■ **Tarefa curta**
Cite, sem alterações, a passagem do excerto sobre o livro Gaia que começa em "Não deixa por" e termina em "exaustivamente de demonstrar.".

■ **Excerto da página**
------

Ao sustentar esta tese no livro "Gaia- Uma Nova Visão da Vida na Terra", editado pela Via Óptima do Porto, o cientista norte-americano, colaborador da NASA, sr. J. A. Lovelock, coloca-se na primeira fila dos Panglosses contemporâneos e presta um inestimável serviço às forças da pilhagem e da destruição do Planeta Terra.

Não deixa por isso de ser um livro provocante, este "Gaia", nome que para o autor significa "terra viva" ou "terra-como-um-ser-vivo", evidência que ele se encarrega laboriosa e exaustivamente de demonstrar.

Ao retomar um dos mitos mais interessantes da sabedoria antiga, mito que só faz sentido quando enquadrado numa concepção pan energética, como é por exemplo a do taoísmo chinês, podia parecer que Lovelock vai pôr a ciência (da arrogância) moderna ao serviço da causa ecologista. Muitos acreditaram nisso e os escaparates das livrarias ostentam hoje revistas e livros glosando o tema da "gaia" ou "terra viva".
A própria editora Via Óptima, que lançou a tradução portuguesa, talvez tivesse acreditado também que o livro de Lovelock era um bom serviço prestado à ciência libertadora da sabedoria, na linha das obras já apresentadas, como são as de Buckminster Fuller e Robert
Anton Wilson.

Mas é precisamente esta linha de fronteira subtil entre a ciência inconformista do futuro (exemplificada por Fuller ou Anton Wilson) e a ciência conformista do passado (que um Carl Sagan ilustra), a mais frequente das armadilhas que hoje se coloca mesmo aos mais avisados.

Com um poder de mistificação incomensurável, potencializado por todos os meios informáticos e electrónicos, a ciência do Establishment recupera sistematicamente, com uma minúcia patológica, as ciências livres que a vão sucessivamente contestando (como foi a Ecologia ) ou que desde o princípio do tempo já a contestavam, como é o caso da Bioenergética taoísta.

------

■ **Dados guardados**
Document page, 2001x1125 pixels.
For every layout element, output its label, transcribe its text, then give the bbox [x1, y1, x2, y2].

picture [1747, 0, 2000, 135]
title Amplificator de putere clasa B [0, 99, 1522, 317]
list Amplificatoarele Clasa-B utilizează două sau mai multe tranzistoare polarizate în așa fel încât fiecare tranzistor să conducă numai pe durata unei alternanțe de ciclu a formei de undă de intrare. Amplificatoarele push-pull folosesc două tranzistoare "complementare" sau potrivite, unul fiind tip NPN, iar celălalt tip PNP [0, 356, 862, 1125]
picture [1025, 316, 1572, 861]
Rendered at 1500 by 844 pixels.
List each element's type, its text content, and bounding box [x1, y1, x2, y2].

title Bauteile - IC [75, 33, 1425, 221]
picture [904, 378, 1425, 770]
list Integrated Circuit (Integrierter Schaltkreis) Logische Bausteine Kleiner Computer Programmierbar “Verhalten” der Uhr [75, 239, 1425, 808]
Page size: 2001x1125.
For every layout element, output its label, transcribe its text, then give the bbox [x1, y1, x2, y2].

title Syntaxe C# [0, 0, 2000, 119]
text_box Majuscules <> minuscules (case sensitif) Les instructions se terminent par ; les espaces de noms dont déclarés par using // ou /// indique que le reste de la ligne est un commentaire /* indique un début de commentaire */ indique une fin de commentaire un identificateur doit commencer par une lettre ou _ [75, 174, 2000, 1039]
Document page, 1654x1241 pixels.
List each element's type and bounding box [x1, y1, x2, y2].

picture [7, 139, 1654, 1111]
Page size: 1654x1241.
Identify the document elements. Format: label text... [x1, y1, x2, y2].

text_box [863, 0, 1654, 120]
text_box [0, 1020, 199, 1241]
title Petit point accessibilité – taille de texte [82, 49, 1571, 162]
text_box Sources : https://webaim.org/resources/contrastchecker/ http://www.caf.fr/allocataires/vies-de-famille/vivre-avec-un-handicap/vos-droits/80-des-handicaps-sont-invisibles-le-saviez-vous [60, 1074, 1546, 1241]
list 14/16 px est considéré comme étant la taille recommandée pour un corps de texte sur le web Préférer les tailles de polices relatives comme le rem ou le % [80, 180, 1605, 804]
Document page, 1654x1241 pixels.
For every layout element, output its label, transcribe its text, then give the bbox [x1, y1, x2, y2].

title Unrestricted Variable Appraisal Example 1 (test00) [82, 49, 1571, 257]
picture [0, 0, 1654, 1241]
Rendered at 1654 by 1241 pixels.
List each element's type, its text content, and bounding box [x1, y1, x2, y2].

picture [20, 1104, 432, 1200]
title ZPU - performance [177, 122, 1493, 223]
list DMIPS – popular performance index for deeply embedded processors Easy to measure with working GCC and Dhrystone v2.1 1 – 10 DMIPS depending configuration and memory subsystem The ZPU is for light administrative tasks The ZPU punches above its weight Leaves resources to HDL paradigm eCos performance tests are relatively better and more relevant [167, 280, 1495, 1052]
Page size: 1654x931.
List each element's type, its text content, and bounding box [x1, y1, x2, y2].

------

■ **Solução da tarefa**
Não deixa por isso de ser um livro provocante, este "Gaia", nome que para o autor significa "terra viva" ou "terra-como-um-ser-vivo", evidência que ele se encarrega laboriosa e exaustivamente de demonstrar.